What a week to be a movie critic. First, we have director Kevin Smith lambasting ABC's Joel Siegel after Siegel stomps out of a screening of Smith's "Clerks II" while sputtering four-letter words — seems Joel was bothered by allusions to sex with farm animals. What a prude.
Then in "Lady in the Water," M. Night Shyamalan gives us a film critic called Farber who's a pale little prisspot.
Do I come off like such a disagreeable dweeb? I didn't think so.
To Shyamalan, the critic represents the doubter, the underminer of childlike spirituality and fantasy. And since Shyamalan fancies himself the next Steven Spielberg and Hans Christian Anderson rolled into one, that means an underminer of him. And because this critic in his arrogance nearly brings about the death of the movie's lovely narf -that's Shyamalan for sea-nymph - he gets what he deserves: he's ripped to shreds by a rogue scrunt – that's Shyamalan for a hellhound narf-hunter.
As I watched the critic mauled, a single phrase went through my mind:
Cue Bugs Bunny: "You realize, of course, that this means war!"

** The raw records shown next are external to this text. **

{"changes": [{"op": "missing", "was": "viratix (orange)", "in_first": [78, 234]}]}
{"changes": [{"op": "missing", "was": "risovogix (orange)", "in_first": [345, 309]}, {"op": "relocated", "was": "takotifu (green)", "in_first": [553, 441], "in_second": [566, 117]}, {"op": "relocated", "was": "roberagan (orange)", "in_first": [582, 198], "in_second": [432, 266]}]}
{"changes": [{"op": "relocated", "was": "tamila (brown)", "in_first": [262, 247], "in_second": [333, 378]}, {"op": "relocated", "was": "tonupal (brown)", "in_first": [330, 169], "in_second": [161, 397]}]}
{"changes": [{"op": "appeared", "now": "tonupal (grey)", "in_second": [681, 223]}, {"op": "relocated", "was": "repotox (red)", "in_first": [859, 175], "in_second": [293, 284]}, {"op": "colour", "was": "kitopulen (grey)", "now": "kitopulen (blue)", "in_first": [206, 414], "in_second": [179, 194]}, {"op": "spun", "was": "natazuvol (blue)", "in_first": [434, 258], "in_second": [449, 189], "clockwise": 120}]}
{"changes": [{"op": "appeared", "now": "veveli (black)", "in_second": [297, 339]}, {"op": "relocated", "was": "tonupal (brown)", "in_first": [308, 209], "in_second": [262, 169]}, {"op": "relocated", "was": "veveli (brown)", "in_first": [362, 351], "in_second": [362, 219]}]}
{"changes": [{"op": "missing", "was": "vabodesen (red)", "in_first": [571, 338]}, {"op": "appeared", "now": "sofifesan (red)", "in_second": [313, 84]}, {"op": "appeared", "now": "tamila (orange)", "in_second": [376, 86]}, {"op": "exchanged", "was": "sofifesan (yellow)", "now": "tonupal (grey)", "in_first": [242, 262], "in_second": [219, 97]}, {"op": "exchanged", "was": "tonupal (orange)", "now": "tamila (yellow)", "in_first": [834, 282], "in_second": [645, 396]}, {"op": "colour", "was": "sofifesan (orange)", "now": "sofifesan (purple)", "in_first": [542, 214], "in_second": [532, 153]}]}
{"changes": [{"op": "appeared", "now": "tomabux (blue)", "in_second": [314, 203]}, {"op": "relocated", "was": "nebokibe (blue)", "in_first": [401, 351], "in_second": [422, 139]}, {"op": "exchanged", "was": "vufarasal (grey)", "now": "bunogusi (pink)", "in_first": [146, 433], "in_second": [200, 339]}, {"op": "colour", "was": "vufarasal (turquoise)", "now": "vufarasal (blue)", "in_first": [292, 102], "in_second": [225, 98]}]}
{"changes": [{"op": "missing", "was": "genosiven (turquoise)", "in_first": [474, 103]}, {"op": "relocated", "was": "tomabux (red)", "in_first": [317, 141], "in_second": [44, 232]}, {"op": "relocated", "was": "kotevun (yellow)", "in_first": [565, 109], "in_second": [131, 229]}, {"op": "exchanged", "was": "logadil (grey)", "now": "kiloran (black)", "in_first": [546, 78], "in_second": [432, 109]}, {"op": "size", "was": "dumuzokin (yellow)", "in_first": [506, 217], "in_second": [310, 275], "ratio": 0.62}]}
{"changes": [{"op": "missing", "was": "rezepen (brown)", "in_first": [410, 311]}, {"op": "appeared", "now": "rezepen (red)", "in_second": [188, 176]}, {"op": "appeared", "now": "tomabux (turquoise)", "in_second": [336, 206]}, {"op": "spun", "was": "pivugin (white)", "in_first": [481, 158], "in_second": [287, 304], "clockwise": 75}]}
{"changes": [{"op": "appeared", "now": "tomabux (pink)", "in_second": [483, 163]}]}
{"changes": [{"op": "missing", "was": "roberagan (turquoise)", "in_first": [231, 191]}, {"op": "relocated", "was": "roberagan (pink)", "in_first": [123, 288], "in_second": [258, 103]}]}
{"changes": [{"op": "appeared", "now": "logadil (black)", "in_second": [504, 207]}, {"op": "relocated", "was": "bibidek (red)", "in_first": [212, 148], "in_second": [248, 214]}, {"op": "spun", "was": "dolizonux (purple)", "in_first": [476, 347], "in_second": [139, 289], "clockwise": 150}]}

Listen, Night - and by the way, I know that's a fake name - your film plays like "Splash" rewritten by a half-wit Sunday school teacher with delusions of grandeur. It's an embarrassment - it makes "The Village" look hip. It's only not boring when it's laughable. I'd rather watch Joel Siegel mud-wrestle Kevin Smith.
I remember when critics got respect. Cary Grant played a critic. Bob Hope played a critic. And in "All About Eve," George Sanders was Addison DeWitt, a critic so powerful he'd squire around gorgeous young actresses. Marilyn Monroe plays one of them. I never expected that kind of fringe benefit, although at screenings I used to see a famous TV critic pawing interns a third of his age.
People like to say that critics don't matter in an age of multiplexes and movie franchises, and so there's less of a risk in making fun of them. In George Lucas's script of "Willow," the marauding skull head warrior was General Kael after the late Pauline, and the terrible beast was the Siskbert after Roger Ebert and Gene Siskel.
OK, we dish it out, we have to take it. But what Shyamalan and others miss is that most critics love movies as deeply as anyone on earth. We still get a thrill when the lights go down; we pray for "The Dukes of Hazzard" - or "The Lady in the Water" - to be transporting. If we do get jaded, that doesn't express itself in negative reviews, but in the pass we give to studio dreck on the grounds that, oh well, critics don't matter anyway. And they're only movies.
I hope I never get jaded enough to say, "It's only a movie," or to let a witless caricature like Farber represent me. I'm ready for you, Night. Bring on the scrunts.